Géricault a beaucoup préparé la composition de ce tableau qu’il destinait au Salon de 1819. Dans un premier temps, il accumula la documentation et interrogea des rescapés qu’il dessina ; puis il travailla avec une maquette et des figurines de cire, étudia des cadavres morcelés dans son atelier, fit poser des amis, hésita entre plusieurs sujets. L’aboutissement de cette longue gestation apparaît dans les deux esquisses du Louvre. C’est ensuite le temps de la réalisation dans la solitude de l’atelier, face à une toile gigantesque de cinq mètres sur sept.

Les corps blêmes sont cruellement mis en valeur par un clair-obscur caravagesque, certains contorsionnés par l’exaltation, d’autres au contraire inconscients, et parmi eux, deux figures du désespoir et de la solitude, l’un pleurant son fils, l’autre pleurant sur lui-même.
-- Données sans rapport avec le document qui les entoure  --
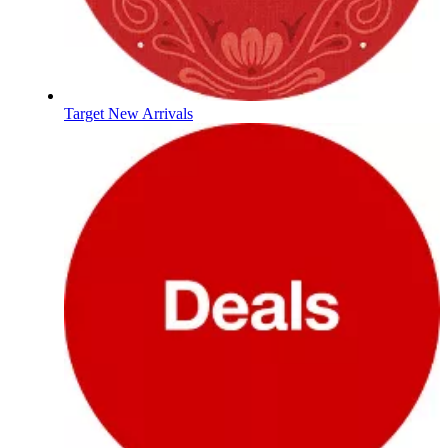
Target New Arrivals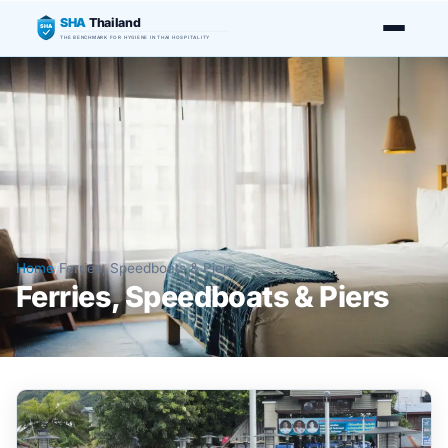
SHA
Thailand
SHA
THE BENCHMARK FOR HYGIENE IN THAI HOSPITALITY
Home
/
Ferries, Speedboats & Piers
Ferries, Speedboats & Piers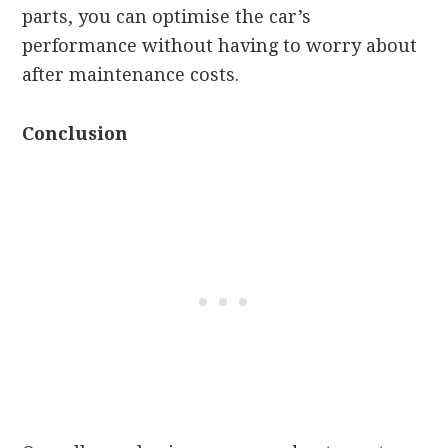
parts, you can optimise the car’s
performance without having to worry about
after maintenance costs.
Conclusion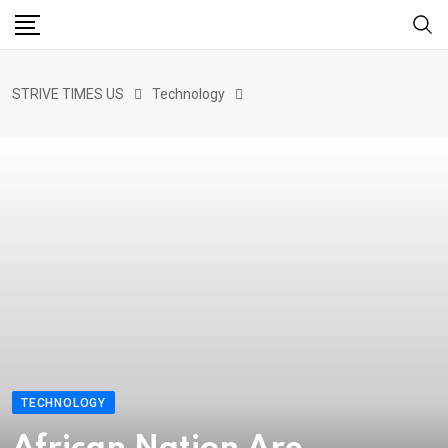
STRIVE TIMES US
Technology
TECHNOLOGY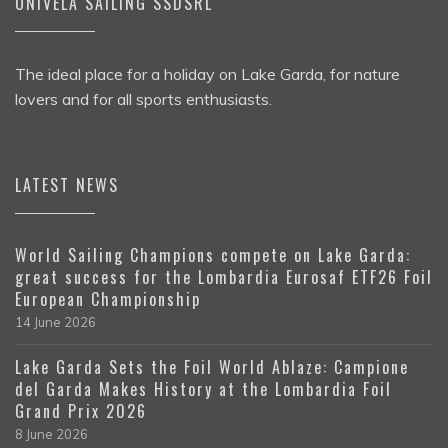
UNIVELA SAILING SSDSRL
The ideal place for a holiday on Lake Garda, for nature
lovers and for all sports enthusiasts.
LATEST NEWS
World Sailing Champions compete on Lake Garda:
great success for the Lombardia Eurosaf ETF26 Foil
European Championship
14 June 2026
Lake Garda Sets the Foil World Ablaze: Campione
del Garda Makes History at the Lombardia Foil
Grand Prix 2026
8 June 2026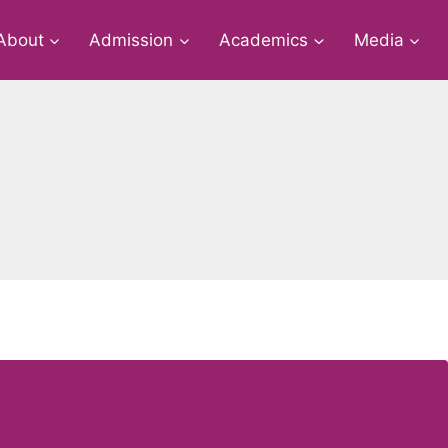
About
Admission
Academics
Media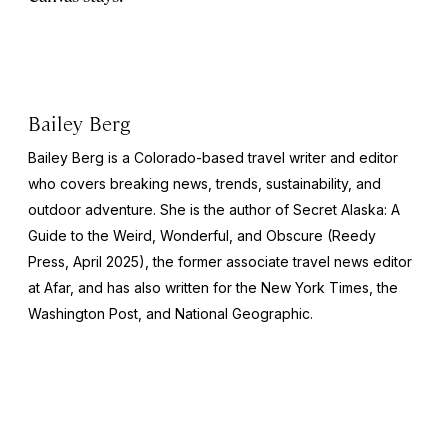
Bailey Berg
Bailey Berg is a Colorado-based travel writer and editor
who covers breaking news, trends, sustainability, and
outdoor adventure. She is the author of
Secret Alaska: A
Guide to the Weird, Wonderful, and Obscure
(Reedy
Press, April 2025), the former associate travel news editor
at Afar, and has also written for the
New York Times
, the
Washington Post
, and
National Geographic.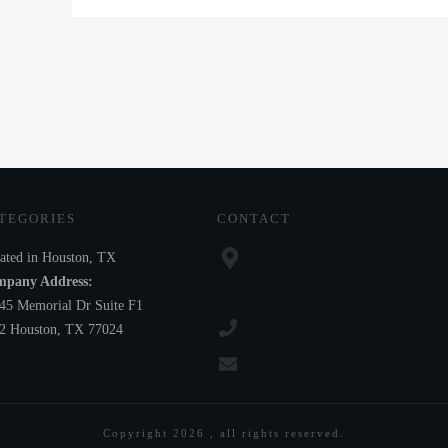
TEGORIES
CONTACT
ated in Houston, TX
pany Address:
45 Memorial Dr Suite F1
2 Houston, TX 77024
Copyright
2026
, all rights reserved.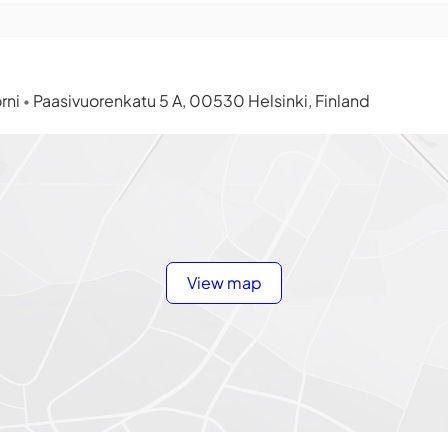
rni
Paasivuorenkatu 5 A, 00530 Helsinki, Finland
•
View map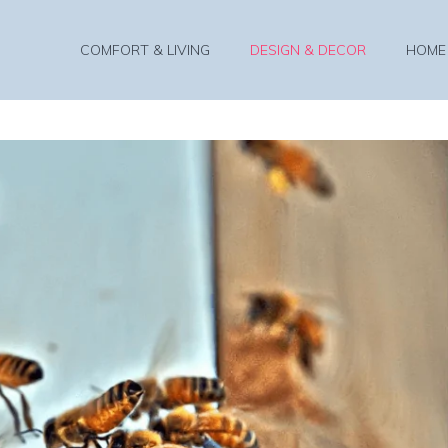
COMFORT & LIVING
DESIGN & DECOR
HOME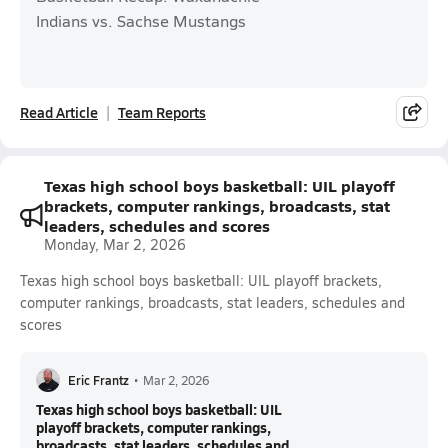
Indians vs. Sachse Mustangs
Read Article
Team Reports
Texas high school boys basketball: UIL playoff
brackets, computer rankings, broadcasts, stat
leaders, schedules and scores
Monday, Mar 2, 2026
Texas high school boys basketball: UIL playoff brackets,
computer rankings, broadcasts, stat leaders, schedules and
scores
Eric Frantz
•
Mar 2, 2026
Texas high school boys basketball: UIL
playoff brackets, computer rankings,
broadcasts, stat leaders, schedules and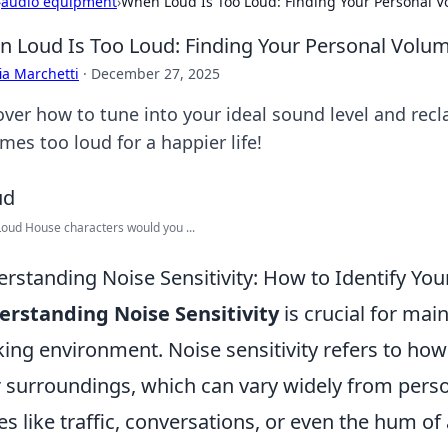
›
audio equipment
›
When Loud Is Too Loud: Finding Your Personal V
 Loud Is Too Loud: Finding Your Personal Volum
ia Marchetti
·
December 27, 2025
over how to tune into your ideal sound level and re
mes too loud for a happier life!
oud House characters would you ...
rstanding Noise Sensitivity: How to Identify Yo
rstanding Noise Sensitivity
is crucial for mai
ing environment. Noise sensitivity refers to how 
r surroundings, which can vary widely from pers
es like traffic, conversations, or even the hum of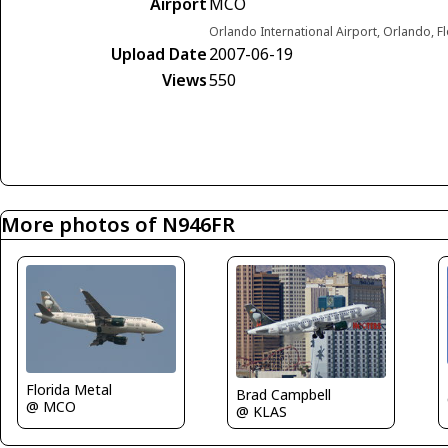
Airport
MCO
Orlando International Airport, Orlando, F
Upload Date
2007-06-19
Views
550
More photos of N946FR
Florida Metal
Brad Campbell
@ MCO
@ KLAS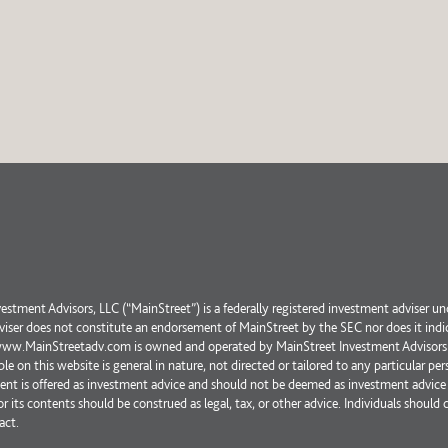
estment Advisors, LLC (“MainStreet”) is a federally registered investment adviser un
iser does not constitute an endorsement of MainStreet by the SEC nor does it indicate
www.MainStreetadv.com is owned and operated by MainStreet Investment Advisors LLC
ble on this website is general in nature, not directed or tailored to any particular p
tent is offered as investment advice and should not be deemed as investment advice 
or its contents should be construed as legal, tax, or other advice. Individuals should 
act.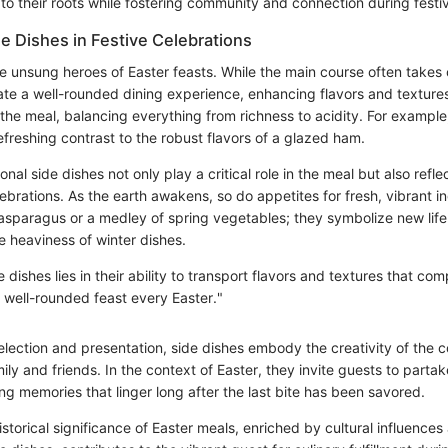
s to their roots while fostering community and connection during festi
de Dishes in Festive Celebrations
e unsung heroes of Easter feasts. While the main course often takes c
eate a well-rounded dining experience, enhancing flavors and texture
 the meal, balancing everything from richness to acidity. For example
freshing contrast to the robust flavors of a glazed ham.
nal side dishes not only play a critical role in the meal but also refl
ebrations. As the earth awakens, so do appetites for fresh, vibrant i
 asparagus or a medley of spring vegetables; they symbolize new life
e heaviness of winter dishes.
 dishes lies in their ability to transport flavors and textures that c
a well-rounded feast every Easter."
election and presentation, side dishes embody the creativity of the 
y and friends. In the context of Easter, they invite guests to partak
ng memories that linger long after the last bite has been savored.
storical significance of Easter meals, enriched by cultural influences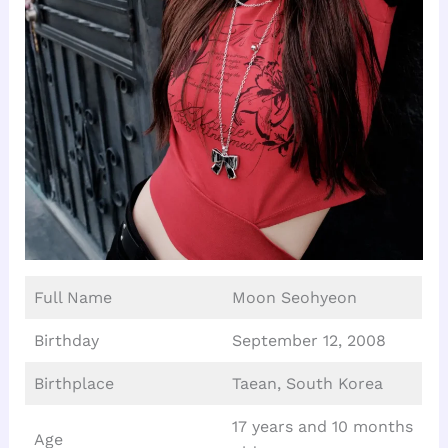
Full Name
Moon Seohyeon
Birthday
September 12, 2008
Birthplace
Taean, South Korea
17 years and 10 months
Age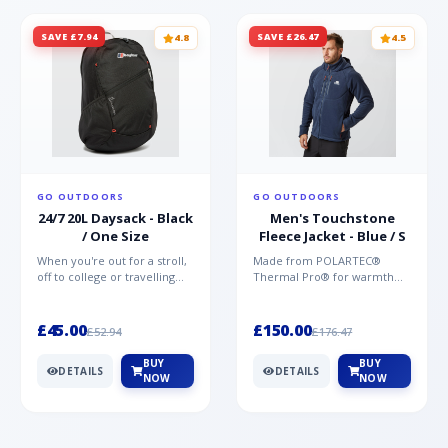
SAVE £7.94
SAVE £26.47
4.8
4.5
GO OUTDOORS
GO OUTDOORS
24/7 20L Daysack - Black
Men's Touchstone
/ One Size
Fleece Jacket - Blue / S
When you're out for a stroll,
Made from POLARTEC®
off to college or travelling
Thermal Pro® for warmth
the globe, the Berghaus
without weight and quick-
TwentyFourSeven P...
drying performance, the
Mountai...
£45.00
£150.00
£52.94
£176.47
BUY
BUY
DETAILS
DETAILS
NOW
NOW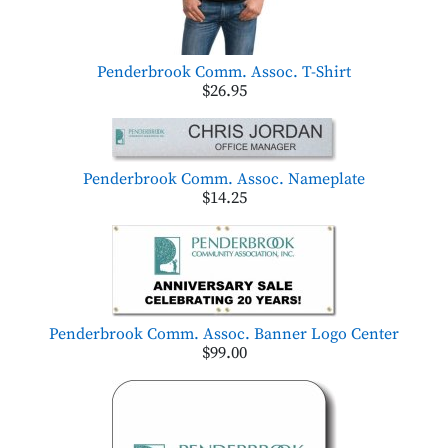
Penderbrook Comm. Assoc. T-Shirt
$26.95
Penderbrook Comm. Assoc. Nameplate
$14.25
Penderbrook Comm. Assoc. Banner Logo Center
$99.00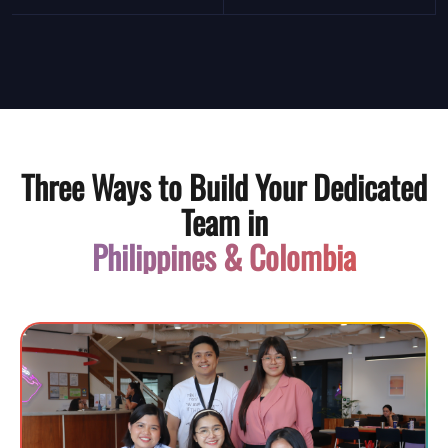
Three Ways to Build Your Dedicated
Team in
Philippines & Colombia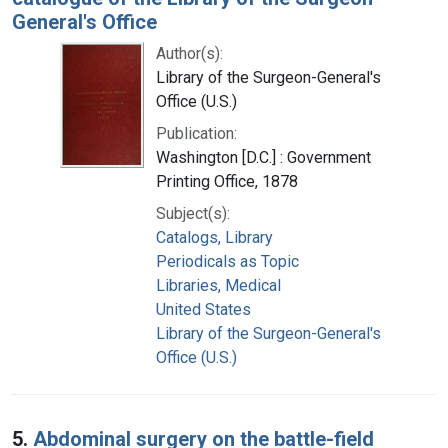
General's Office
Author(s):
Library of the Surgeon-General's
Office (U.S.)
Publication:
Washington [D.C.] : Government
Printing Office, 1878
Subject(s):
Catalogs, Library
Periodicals as Topic
Libraries, Medical
United States
Library of the Surgeon-General's
Office (U.S.)
5.
Abdominal surgery on the battle-field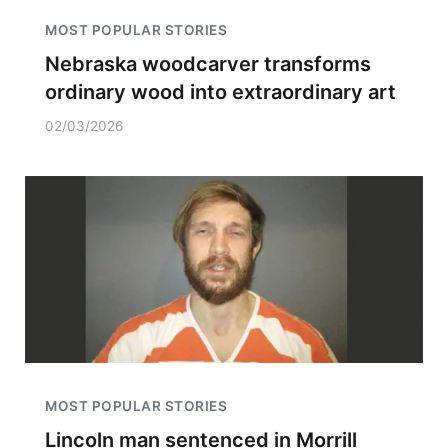
MOST POPULAR STORIES
Nebraska woodcarver transforms
ordinary wood into extraordinary art
02/03/2026
MOST POPULAR STORIES
Lincoln man sentenced in Morrill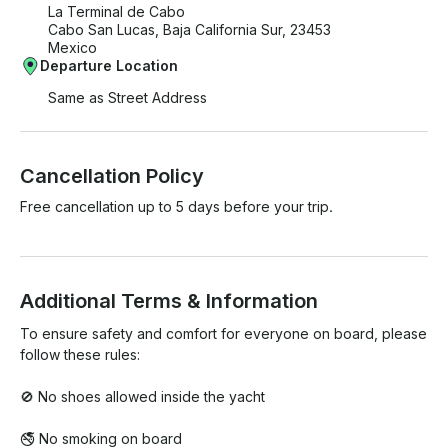
La Terminal de Cabo
Cabo San Lucas, Baja California Sur, 23453
Mexico
Departure Location
Same as Street Address
Cancellation Policy
Free cancellation up to 5 days before your trip.
Additional Terms & Information
To ensure safety and comfort for everyone on board, please 
follow these rules:

🚫 No shoes allowed inside the yacht

🚭 No smoking on board
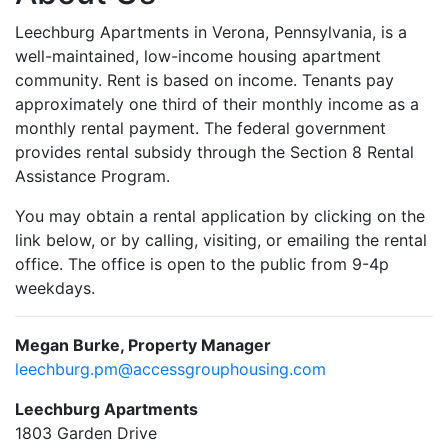
Leechburg Apartments in Verona, Pennsylvania, is a
well-maintained, low-income housing apartment
community. Rent is based on income. Tenants pay
approximately one third of their monthly income as a
monthly rental payment. The federal government
provides rental subsidy through the Section 8 Rental
Assistance Program.
You may obtain a rental application by clicking on the
link below, or by calling, visiting, or emailing the rental
office. The office is open to the public from 9-4p
weekdays.
Megan Burke, Property Manager
leechburg.pm@accessgrouphousing.com
Leechburg Apartments
1803 Garden Drive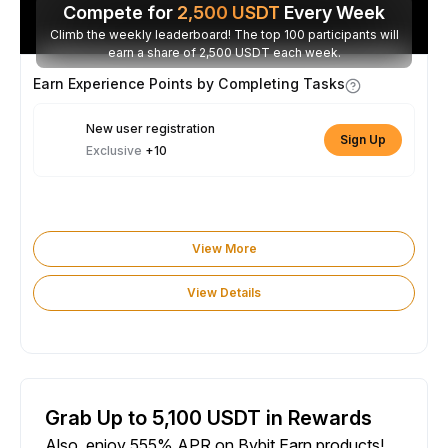
Compete for
2,500
USDT
Every Week
Climb the weekly leaderboard! The top 100 participants will
earn a share of 2,500 USDT each week.
Earn Experience Points by Completing Tasks
New user registration
Sign Up
Exclusive
+10
View More
View Details
Grab Up to 5,100 USDT in Rewards
Also, enjoy 555% APR on Bybit Earn products!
On perçoit dans ces figures toute l’admiration de Géricault pour Gros (voir Les Pestiférés de Jaffa), et le même souffle romantique qui les anime.

 

Un parfum de scandale

Le Radeau de Géricault est la vedette du Salon de 1819 : « Il frappe et attire tous les regards », (Le Journal de Paris) et divise les critiques. L’horreur, la terribilità du sujet, fascinent. Les chantres du classicisme disent leur dégoût pour cet « amas de cadavres », dont le réalisme leur paraît si éloigné du beau idéal, incarné par la Galatée de Girodet qui fait un triomphe la même année. En effet, Géricault exprime un paradoxe : comment faire un tableau fort d’un motif hideux, comment concilier l’art et le réel ? Coupin tranche « M. Géricault semble s’être trompé. Le but de la peinture est de parler à l’âme et aux yeux, et non pas de repousser. ».

Le tableau a aussi ses zélateurs, comme Jal qui exalte en lui le sujet politique, le manifeste libéral (la promotion du « nègre », la critique de l’ultra-royalisme), et le tableau moderne, œuvre d’actualité. Pour Michelet, « c’est notre société toute entière qui embarqua sur ce radeau de la Méduse (…) ».

 

Sources : sites du musée du Louvre, du musée du Petit-Palais, du musée des Beaux-arts de Lille, Galerie la nouvelle Athènes.